WHAT YOU NEED TO DO
Locate each line in the rows below that contains the word "shown", and copy those lines.
(RECORDS PROVIDED)
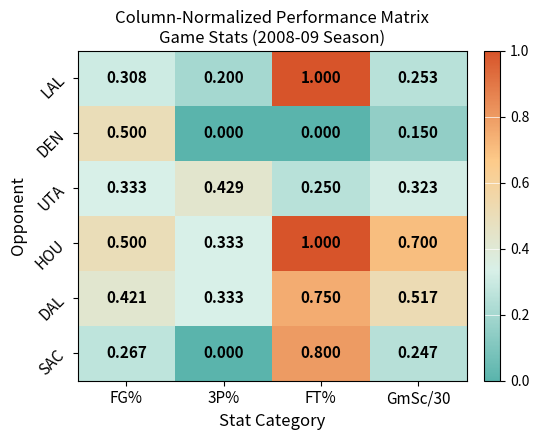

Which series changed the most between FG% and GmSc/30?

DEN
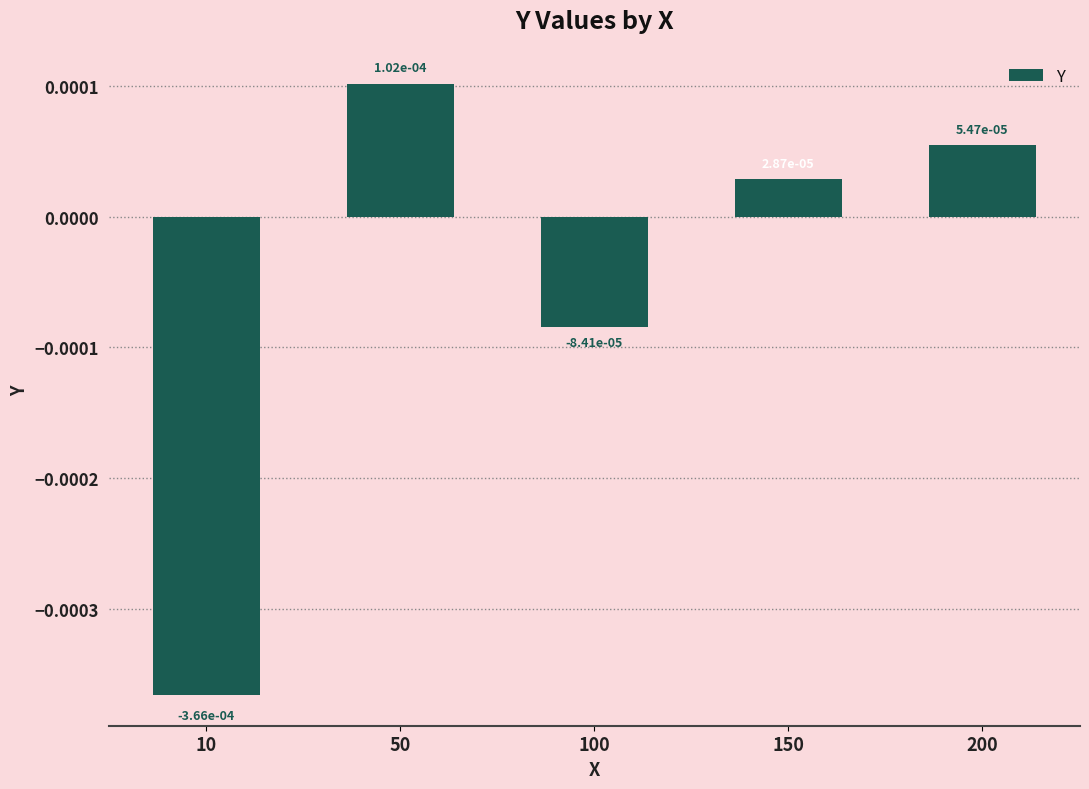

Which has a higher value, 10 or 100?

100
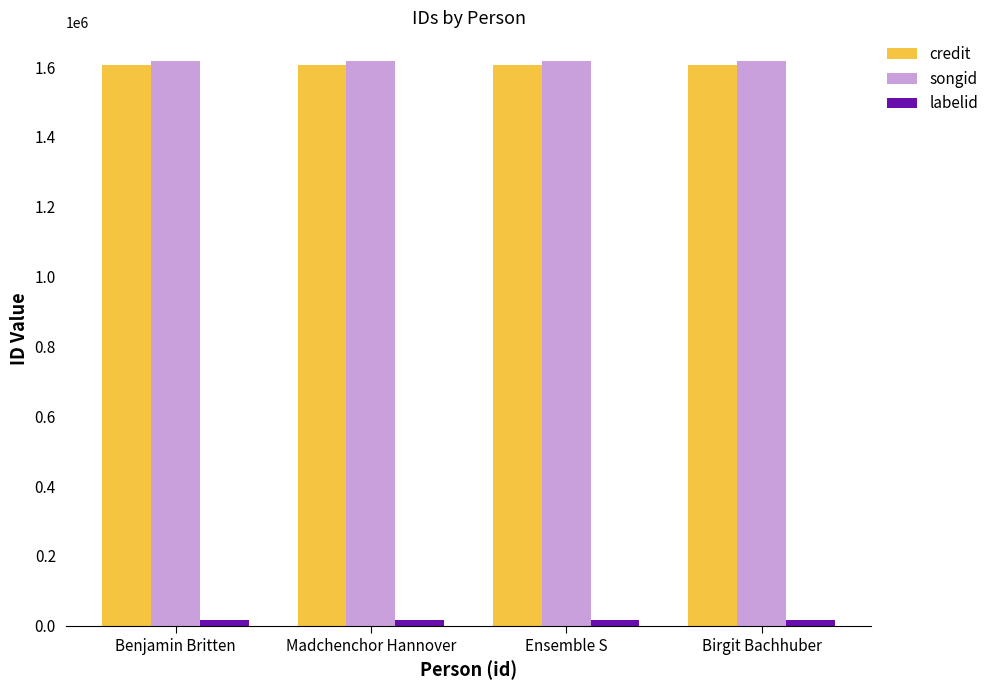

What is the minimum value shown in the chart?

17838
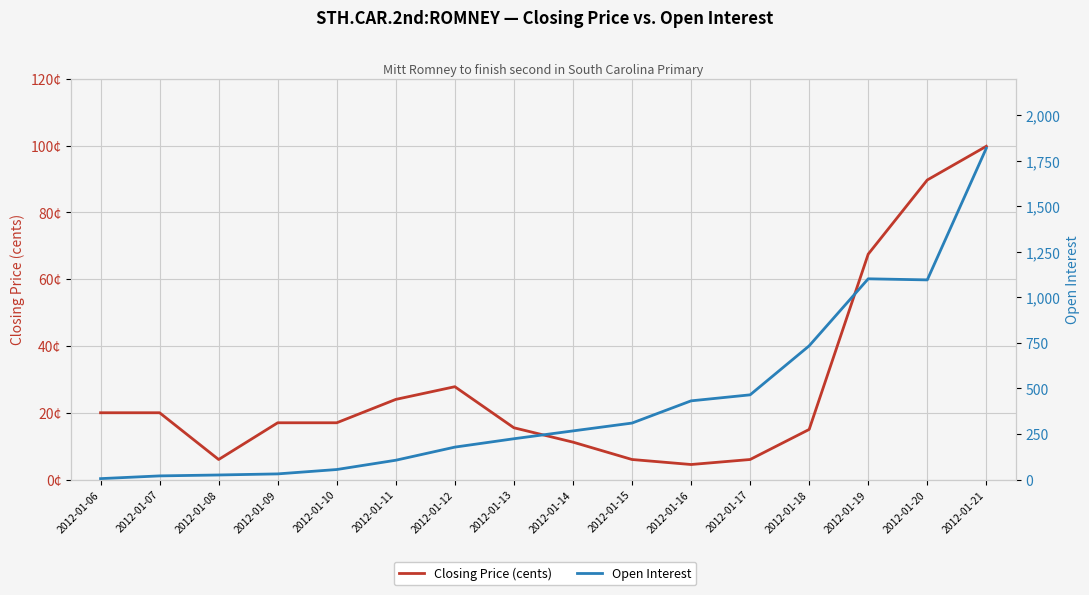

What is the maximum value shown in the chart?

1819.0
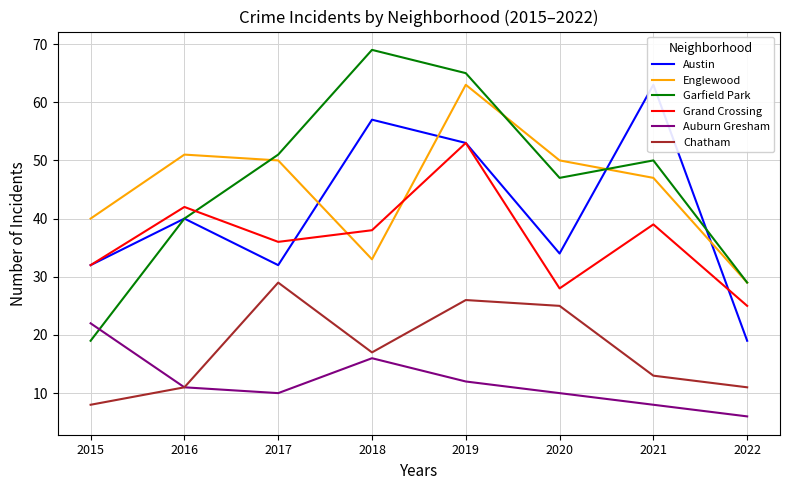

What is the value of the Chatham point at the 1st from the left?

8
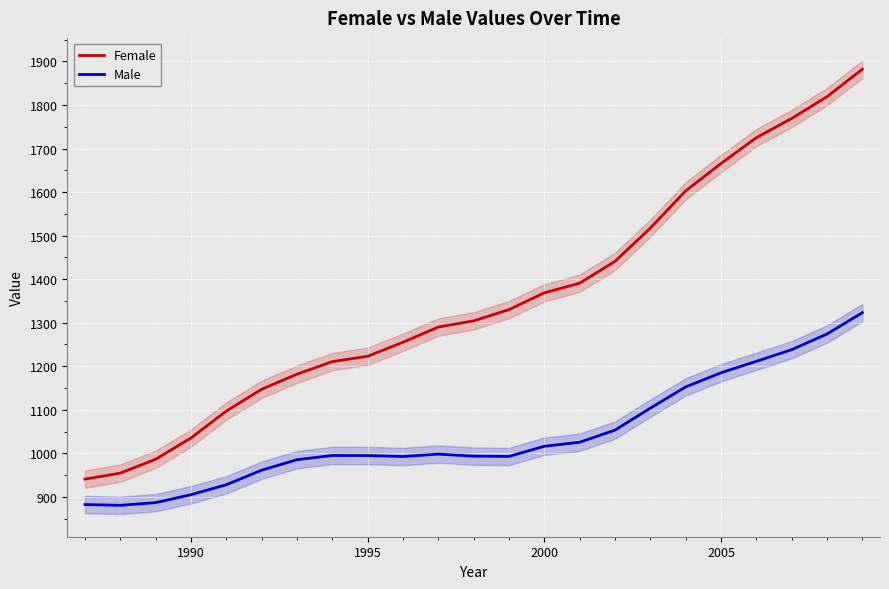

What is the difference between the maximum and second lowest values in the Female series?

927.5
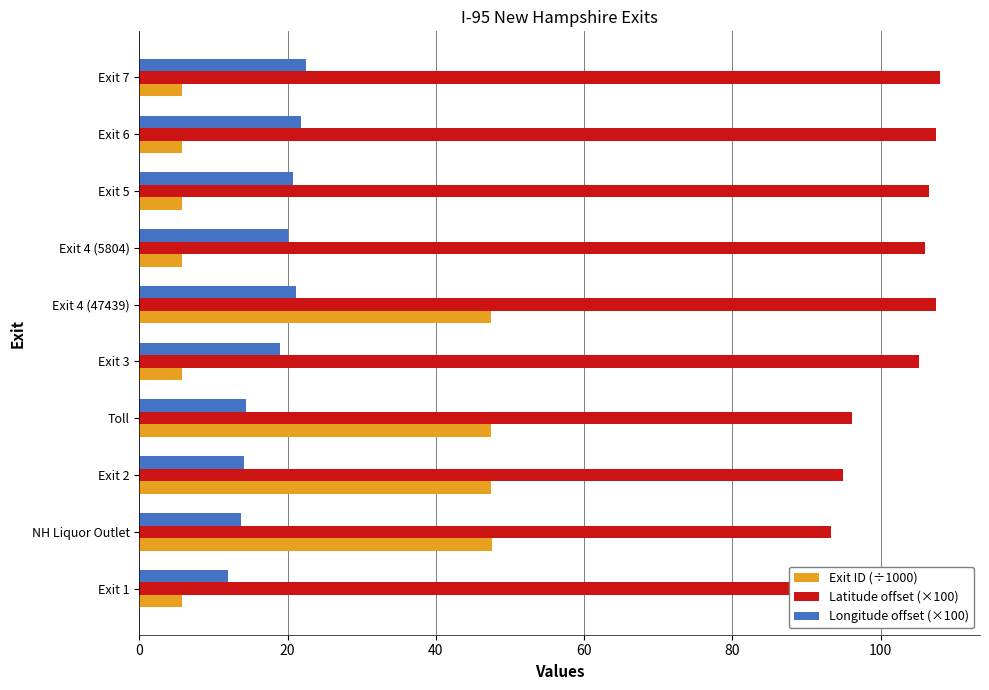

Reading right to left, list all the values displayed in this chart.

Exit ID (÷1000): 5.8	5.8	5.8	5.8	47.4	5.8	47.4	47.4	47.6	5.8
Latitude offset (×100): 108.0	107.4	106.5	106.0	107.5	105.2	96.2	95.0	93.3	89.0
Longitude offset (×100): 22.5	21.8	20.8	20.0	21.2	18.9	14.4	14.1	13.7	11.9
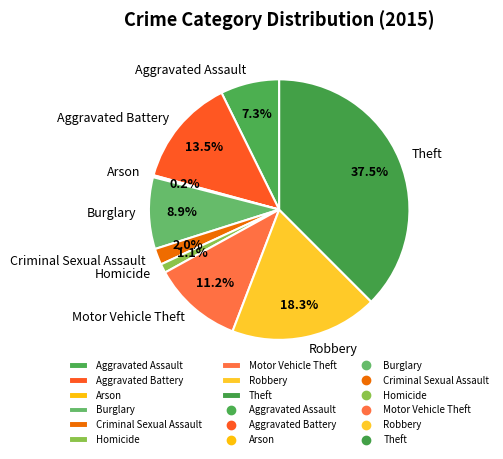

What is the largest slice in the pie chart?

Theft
(End RECORDS PROVIDED)
REPLY
What is the minimum value shown in the chart?
What is the maximum value shown in the chart?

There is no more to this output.